Article:
When African states gave in to pressure to create an African human rights mechanism, they were more concerned with sovereignty and non-interference than with the protection of the rights of individuals and groups on the continent. As a result, weak institutions were created, catering to the interests of the state.
Research from the University of Ulster, in the UK, reviews the history of the African Charter and the subsequent establishment of the African Commission and the African Court of Human and Peoples’ Rights. An examination of the processes and motivations involved casts doubt on the extent to which these institutions might protect human rights in Africa.
By making provision for an African human rights commission, African states were able to establish a human rights system that was, in theory, similar to that in most developed countries. The African Charter on Human and Peoples’ Rights came into force in 1986 and created the African Commission. But as a weak supervisory mechanism, it made few demands on African states in terms of accepting a higher human rights authority than that of their national courts.

Short problem: Transcribe the passage of the article on African human rights institutions from "When African states" up to and including "of the state.". The listing after this point is separate material and has no connection to the article.

Record excerpts:
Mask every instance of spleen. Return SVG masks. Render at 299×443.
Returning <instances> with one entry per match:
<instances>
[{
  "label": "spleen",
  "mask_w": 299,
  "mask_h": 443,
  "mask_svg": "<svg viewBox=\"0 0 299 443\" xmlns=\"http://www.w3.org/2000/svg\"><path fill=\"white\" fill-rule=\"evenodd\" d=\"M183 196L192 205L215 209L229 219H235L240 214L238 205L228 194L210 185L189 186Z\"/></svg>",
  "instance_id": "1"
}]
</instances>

Output of the task:
When African states gave in to pressure to create an African human rights mechanism, they were more concerned with sovereignty and non-interference than with the protection of the rights of individuals and groups on the continent. As a result, weak institutions were created, catering to the interests of the state.